[Extracted page text data]

== Segment start ==

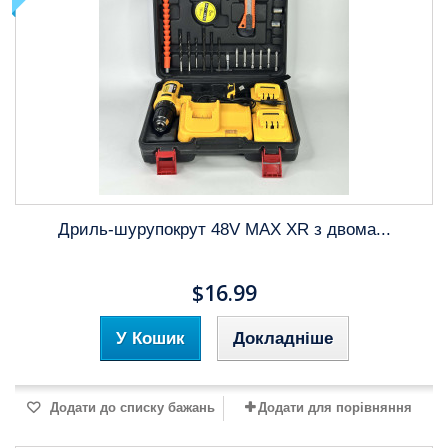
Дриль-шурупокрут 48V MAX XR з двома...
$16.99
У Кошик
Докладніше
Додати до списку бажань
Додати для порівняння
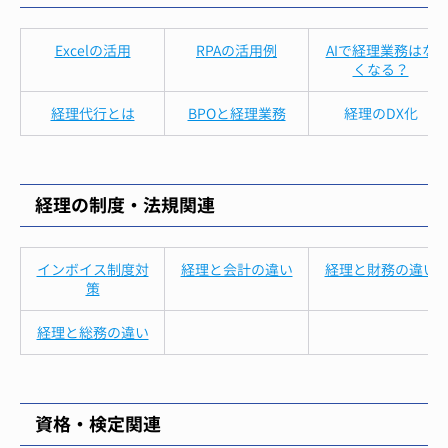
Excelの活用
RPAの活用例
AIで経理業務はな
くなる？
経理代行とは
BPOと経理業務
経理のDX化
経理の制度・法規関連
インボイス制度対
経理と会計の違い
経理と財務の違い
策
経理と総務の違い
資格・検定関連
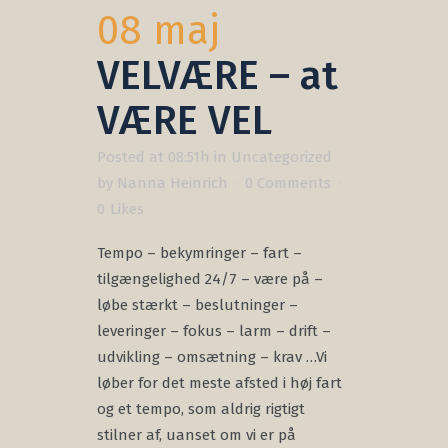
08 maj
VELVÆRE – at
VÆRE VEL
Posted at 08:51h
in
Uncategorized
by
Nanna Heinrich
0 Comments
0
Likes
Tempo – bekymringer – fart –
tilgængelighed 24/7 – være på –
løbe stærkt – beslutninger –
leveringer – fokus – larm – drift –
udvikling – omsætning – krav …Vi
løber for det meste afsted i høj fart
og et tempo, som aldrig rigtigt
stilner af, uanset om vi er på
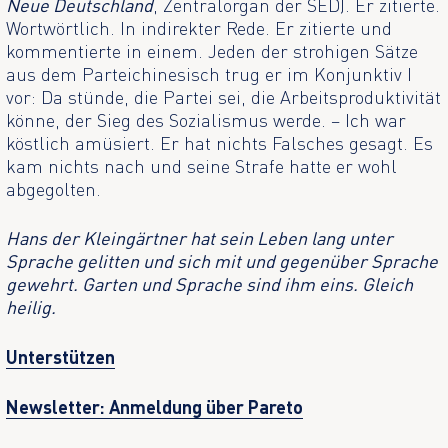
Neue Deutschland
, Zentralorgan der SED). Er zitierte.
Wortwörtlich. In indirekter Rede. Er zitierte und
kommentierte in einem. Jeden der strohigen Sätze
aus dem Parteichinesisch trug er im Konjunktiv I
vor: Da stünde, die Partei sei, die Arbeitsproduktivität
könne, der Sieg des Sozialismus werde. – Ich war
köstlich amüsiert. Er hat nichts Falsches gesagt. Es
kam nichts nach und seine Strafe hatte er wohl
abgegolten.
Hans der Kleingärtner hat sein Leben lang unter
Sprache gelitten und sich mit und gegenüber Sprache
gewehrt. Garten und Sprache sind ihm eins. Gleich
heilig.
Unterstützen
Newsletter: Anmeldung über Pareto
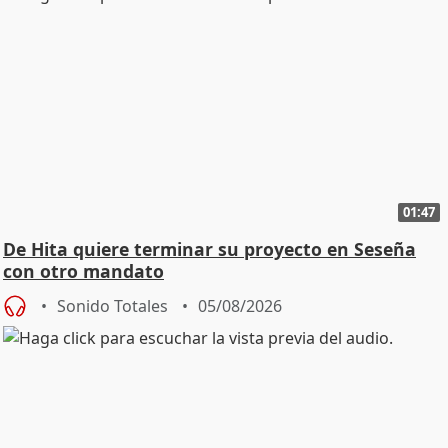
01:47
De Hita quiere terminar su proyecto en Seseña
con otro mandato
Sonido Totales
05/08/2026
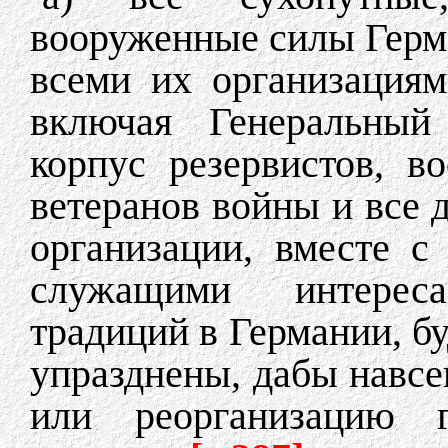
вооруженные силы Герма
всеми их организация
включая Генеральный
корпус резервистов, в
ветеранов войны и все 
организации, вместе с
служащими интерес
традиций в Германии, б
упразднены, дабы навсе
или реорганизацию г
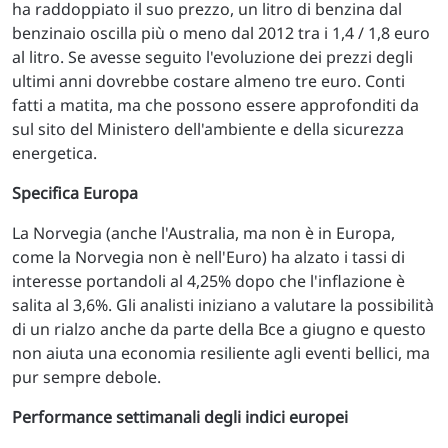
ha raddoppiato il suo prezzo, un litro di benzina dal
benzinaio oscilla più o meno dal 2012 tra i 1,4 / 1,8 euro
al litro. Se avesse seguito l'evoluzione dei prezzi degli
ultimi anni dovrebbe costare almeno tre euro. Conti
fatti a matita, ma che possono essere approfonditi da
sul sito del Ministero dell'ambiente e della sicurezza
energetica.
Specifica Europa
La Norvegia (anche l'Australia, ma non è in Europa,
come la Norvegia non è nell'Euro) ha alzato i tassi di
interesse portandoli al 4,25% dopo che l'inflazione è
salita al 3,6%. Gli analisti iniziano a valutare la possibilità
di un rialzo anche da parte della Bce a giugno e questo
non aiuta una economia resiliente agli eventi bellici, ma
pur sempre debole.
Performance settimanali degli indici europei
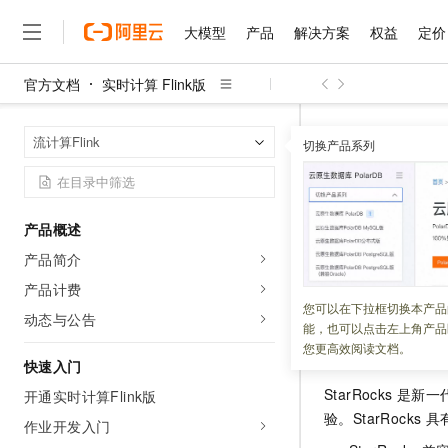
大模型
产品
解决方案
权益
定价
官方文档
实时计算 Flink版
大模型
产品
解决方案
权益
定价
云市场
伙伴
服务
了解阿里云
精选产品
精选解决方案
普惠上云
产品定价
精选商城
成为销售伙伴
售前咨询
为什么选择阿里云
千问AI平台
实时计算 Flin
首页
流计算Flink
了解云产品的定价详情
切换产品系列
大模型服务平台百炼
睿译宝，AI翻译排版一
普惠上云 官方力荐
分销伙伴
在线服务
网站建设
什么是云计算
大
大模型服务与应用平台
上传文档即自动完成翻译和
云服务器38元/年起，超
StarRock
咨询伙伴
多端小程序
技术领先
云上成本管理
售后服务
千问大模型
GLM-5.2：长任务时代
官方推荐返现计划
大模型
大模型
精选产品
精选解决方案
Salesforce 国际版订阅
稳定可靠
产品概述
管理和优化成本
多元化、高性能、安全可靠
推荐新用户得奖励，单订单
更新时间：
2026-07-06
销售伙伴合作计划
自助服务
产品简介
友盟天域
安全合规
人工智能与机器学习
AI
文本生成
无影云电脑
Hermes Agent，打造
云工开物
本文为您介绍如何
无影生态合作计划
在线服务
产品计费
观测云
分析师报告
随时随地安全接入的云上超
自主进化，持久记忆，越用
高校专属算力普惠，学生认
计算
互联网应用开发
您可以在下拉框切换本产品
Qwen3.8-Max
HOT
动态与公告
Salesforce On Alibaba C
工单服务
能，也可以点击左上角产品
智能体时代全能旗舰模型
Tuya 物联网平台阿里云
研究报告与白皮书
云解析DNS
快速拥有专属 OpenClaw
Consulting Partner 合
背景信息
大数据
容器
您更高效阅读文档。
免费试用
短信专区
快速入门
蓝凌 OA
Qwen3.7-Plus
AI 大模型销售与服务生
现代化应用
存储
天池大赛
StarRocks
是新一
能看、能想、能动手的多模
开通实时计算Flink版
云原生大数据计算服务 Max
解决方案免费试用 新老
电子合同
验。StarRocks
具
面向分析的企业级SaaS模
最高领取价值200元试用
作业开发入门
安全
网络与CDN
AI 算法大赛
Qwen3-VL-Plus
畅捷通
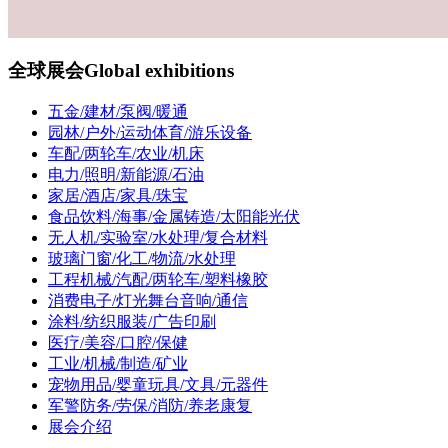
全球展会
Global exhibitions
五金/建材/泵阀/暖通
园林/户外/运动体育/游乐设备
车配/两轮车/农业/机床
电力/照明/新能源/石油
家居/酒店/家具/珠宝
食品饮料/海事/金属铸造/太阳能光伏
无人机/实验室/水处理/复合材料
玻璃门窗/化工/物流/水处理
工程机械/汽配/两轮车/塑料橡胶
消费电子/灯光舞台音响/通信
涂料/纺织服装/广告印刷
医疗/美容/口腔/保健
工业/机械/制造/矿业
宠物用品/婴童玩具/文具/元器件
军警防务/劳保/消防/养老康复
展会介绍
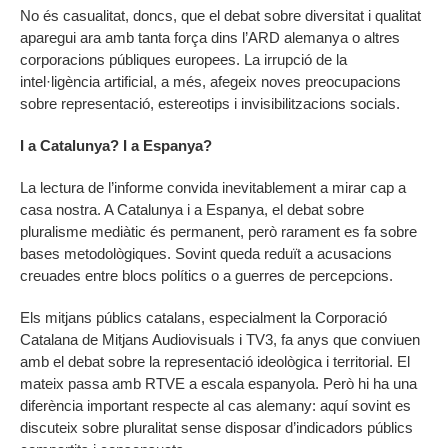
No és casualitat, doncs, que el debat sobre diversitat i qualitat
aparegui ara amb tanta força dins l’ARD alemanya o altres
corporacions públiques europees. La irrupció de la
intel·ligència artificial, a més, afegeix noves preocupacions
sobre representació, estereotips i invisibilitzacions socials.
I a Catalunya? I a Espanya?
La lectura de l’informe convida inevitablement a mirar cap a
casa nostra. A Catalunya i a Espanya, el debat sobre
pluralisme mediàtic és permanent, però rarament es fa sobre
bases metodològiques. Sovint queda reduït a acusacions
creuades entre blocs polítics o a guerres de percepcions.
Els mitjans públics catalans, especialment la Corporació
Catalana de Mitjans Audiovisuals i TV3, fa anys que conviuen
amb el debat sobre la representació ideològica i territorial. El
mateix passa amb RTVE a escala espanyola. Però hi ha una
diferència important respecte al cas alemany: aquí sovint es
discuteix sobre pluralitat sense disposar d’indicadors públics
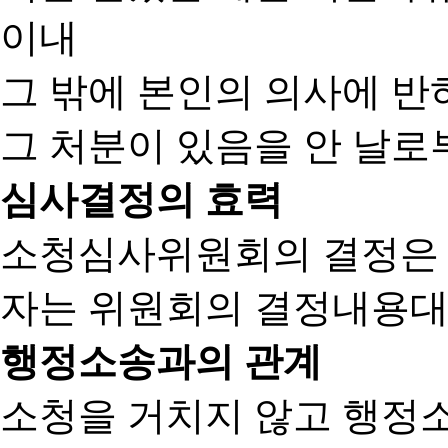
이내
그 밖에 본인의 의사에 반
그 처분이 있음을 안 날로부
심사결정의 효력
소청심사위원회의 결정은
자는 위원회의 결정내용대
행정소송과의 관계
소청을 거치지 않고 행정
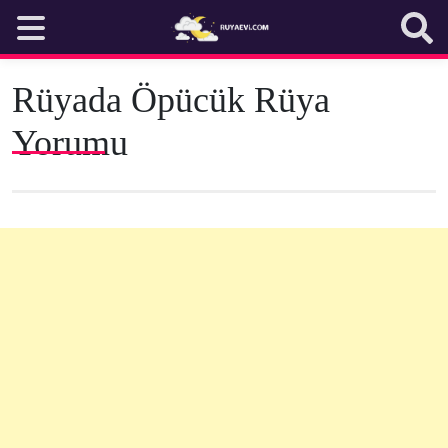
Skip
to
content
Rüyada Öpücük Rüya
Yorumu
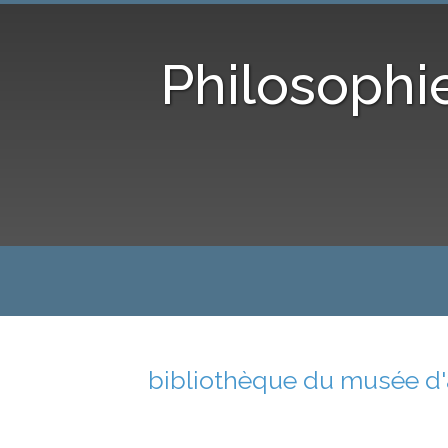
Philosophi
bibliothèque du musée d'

== Segment end ==

• [Task prompt]:
Only lines with the word "degli" are needed. Copy them from the preceding records.

• [Output of the exercise]:
al litro. Se avesse seguito l'evoluzione dei prezzi degli
Performance settimanali degli indici europei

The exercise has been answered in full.